What is being asked
Copy everything from the start of the data down to the line containing "Legislación", switching "Kočky" to "Psi" and leaving all else unchanged.

Records for the exercise
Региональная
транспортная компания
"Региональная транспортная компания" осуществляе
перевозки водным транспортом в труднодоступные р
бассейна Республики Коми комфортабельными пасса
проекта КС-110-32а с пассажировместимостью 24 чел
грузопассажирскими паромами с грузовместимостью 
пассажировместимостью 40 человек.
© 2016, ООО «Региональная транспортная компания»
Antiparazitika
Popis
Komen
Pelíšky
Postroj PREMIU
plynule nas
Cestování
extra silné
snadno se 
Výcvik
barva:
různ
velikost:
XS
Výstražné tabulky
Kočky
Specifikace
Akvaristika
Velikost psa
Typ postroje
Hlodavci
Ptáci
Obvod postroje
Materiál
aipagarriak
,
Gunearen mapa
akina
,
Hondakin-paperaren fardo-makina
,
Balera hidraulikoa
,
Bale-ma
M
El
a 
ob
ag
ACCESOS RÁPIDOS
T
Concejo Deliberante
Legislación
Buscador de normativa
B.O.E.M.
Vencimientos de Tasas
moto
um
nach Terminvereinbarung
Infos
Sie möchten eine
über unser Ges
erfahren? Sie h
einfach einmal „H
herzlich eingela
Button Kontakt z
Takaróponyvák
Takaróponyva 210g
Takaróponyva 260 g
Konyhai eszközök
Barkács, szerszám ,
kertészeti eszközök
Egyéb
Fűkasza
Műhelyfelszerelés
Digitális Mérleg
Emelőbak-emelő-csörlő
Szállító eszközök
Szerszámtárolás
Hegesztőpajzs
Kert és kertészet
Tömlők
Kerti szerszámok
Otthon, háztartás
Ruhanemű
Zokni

Answer
Региональная
транспортная компания
"Региональная транспортная компания" осуществляе
перевозки водным транспортом в труднодоступные р
бассейна Республики Коми комфортабельными пасса
проекта КС-110-32а с пассажировместимостью 24 чел
грузопассажирскими паромами с грузовместимостью 
пассажировместимостью 40 человек.
© 2016, ООО «Региональная транспортная компания»
Antiparazitika
Popis
Komen
Pelíšky
Postroj PREMIU
plynule nas
Cestování
extra silné
snadno se 
Výcvik
barva:
různ
velikost:
XS
Výstražné tabulky
Psi
Specifikace
Akvaristika
Velikost psa
Typ postroje
Hlodavci
Ptáci
Obvod postroje
Materiál
aipagarriak
,
Gunearen mapa
akina
,
Hondakin-paperaren fardo-makina
,
Balera hidraulikoa
,
Bale-ma
M
El
a 
ob
ag
ACCESOS RÁPIDOS
T
Concejo Deliberante
Legislación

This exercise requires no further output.